When a claims administrator remits no response to an Original Bill and supporting documents, we strongly recommend that you file an Audit Complaint. Doing so could improve California workers’ comp billing for the entire community.
Frequently Asked Questions
Q: What’s an Audit Complaint?
A: Audit Complaints are designed to alert the DWC to non-compliant behavior on the part of a claims administrator. Using your Audit Complaints, the DWC can intervene and correct a claims administrator’s improper bill processes.
Q: Will a claims administrator know if I file an Audit Complaint against them?
A: Not if you don’t want them to. The DWC allows you to file Audit Complaints confidentially, so reporting improper behavior poses no risk to your relationship with the claims administrator.
Q: Will filing an audit complaint guarantee correct reimbursement?
A: Not necessarily – the DWC cannot promise that every complaint will result in an audit or investigation. The DWC does intervene when appropriate, though, and the data collected from an Audit Complaint can ultimately lead to improvements across the entire California workers’ comp community.
Reason for Audit Complaint
Use this section to help you fill out the DWC Audit Referral form.
No response to Original Bill.
Additional Complaint Information - Non-electronic Submission (Fax):
To date, no response received from claims administrator for an Original bill and Supporting Documents submitted via facsimile. As documented in the Bill History, the fax transmission is confirmed as received. See rules and regulations cited below.
Additional Complaint Information - Electronic Submission:
To date, no response received from claims administrator for an Original Bill and Supporting Documents submitted electronically. As documented in the Bill History, the claims administrator returned an accepted acknowledgement verifying receipt of Original Bill and Supporting Documents. See rules and regulations cited below.
How to file an Audit Complaint
When a claims administrator incorrectly processes your Original Bill you should:
- Contact Claims Administrator (Optional)
- Inform claims administrator that your Original Bill was complete and compliant, and included the required supporting documents.
- Explain to the claims administrator that you have verifiable proof the claims administrator received the Original Bill with supporting documents.
- File Audit Complaint
- Create Audit Complaint:
- From Bill History, choose Overdue Processing: No response to Original Bill.
- Additional Complaint Information noted above automatically populates the DWC Audit Referral Form.
- Additional Comments: Provide details of conversations and emails with claims administrator, if any.
- Additional Audit Complaint Document(s): None
- Submit a Duplicate Bill
- Per Labor Code 4622: 10% penalty and 7% accrued interest due from the date of receipt of the Original Bill.
Regulations and Rules
Labor Code 4603.3. (a)
Upon payment, adjustment, or denial of a complete or incomplete itemization of medical services, an employer shall provide an explanation of review in the manner prescribed by the administrative director that shall include all of the following:
(1) A statement of the items or procedures billed and the amounts requested by the provider to be paid.
(2) The amount paid.
(3) The basis for any adjustment, change, or denial of the item or procedure billed.
(4) The additional information required to make a decision for an incomplete itemization.
(5) If a denial of payment is for some reason other than a fee dispute, the reason for the denial.
(6) Information on whom to contact on behalf of the employer if a dispute arises over the payment of the billing.

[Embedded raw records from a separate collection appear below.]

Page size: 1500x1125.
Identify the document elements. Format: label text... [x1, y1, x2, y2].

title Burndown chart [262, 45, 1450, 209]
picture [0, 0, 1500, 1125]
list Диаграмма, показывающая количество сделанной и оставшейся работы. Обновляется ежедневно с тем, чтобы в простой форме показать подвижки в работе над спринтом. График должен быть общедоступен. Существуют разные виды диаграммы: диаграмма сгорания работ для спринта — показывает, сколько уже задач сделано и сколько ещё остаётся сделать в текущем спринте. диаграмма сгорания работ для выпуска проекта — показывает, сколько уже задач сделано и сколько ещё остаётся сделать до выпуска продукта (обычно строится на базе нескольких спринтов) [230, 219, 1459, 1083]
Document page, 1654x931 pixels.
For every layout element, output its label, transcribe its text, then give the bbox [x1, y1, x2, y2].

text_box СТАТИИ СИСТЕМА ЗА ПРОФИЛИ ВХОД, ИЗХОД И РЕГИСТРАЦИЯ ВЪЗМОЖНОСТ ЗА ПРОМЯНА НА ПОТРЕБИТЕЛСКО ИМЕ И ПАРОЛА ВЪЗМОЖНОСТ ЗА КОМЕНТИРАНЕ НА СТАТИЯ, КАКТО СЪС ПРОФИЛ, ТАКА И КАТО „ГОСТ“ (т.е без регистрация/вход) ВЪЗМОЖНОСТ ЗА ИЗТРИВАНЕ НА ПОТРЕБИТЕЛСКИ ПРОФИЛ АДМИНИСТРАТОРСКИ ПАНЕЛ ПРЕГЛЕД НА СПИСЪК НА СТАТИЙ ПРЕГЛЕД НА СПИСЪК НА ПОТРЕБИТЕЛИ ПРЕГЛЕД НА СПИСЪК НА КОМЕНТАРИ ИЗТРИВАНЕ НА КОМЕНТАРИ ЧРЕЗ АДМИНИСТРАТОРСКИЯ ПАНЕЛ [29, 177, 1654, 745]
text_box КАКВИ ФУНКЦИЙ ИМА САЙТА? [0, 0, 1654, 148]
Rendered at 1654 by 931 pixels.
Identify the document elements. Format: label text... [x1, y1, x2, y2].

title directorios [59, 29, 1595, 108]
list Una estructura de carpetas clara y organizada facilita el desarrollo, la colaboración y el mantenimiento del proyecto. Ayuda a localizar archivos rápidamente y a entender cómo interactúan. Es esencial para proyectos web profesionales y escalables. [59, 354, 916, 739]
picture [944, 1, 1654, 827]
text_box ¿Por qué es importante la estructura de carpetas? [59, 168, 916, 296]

The explanation of review shall inform the medical provider of the time limit to raise any objection regarding the items or procedures paid or disputed and how to obtain an independent review of the medical bill pursuant to Section 4603.6.
Labor Code 4622.
All medical-legal expenses for which the employer is liable shall, upon receipt by the employer of all reports and documents required by the administrative director incident to the services, be paid to whom the funds and expenses are due, as follows: (a) (1) Except as provided in subdivision (b), within 60 days after receipt by the employer of each separate, written billing and report, and if payment is not made within this period, that portion of the billed sum then unreasonably unpaid shall be increased by 10 percent, together with interest thereon at the rate of 7 percent per annum retroactive to the date of receipt of the bill and report by the employer. If the employer, within the 60-day period, contests the reasonableness and necessity for incurring the fees, services, and expenses using the explanation of review required by Section 4603.3, payment shall be made within 20 days of the service of an order of the appeals board or the administrative director pursuant to Section 4603.6 directing payment.
The DWC Newsline No. 03-12 January 13, 2012 states: "The Division of Workers’ Compensations has received complaints from qualified medical evaluators (QMEs) that bills are being rejected by claims administrators because they are not on the standardized forms. By statute, medical providers are required to bill using standardized paper billing forms effective Oct. 15, 2011. This is a new requirement for medical treatment bills only. It does not apply to medical-legal bills.
However, the requirement to use the standardized paper billing forms does not apply to medical-legal billings, such as those performed in panel QME or other official QME or agreed medical evaluator, (AME) cases. Therefore, it is not appropriate to reject or object to a medical-legal bill because it was not submitted on a standardized form."
Accordingly, it is not appropriate to reject or object or not timely process a medical-legal bill because it was submitted on a standardized form via electronic billing.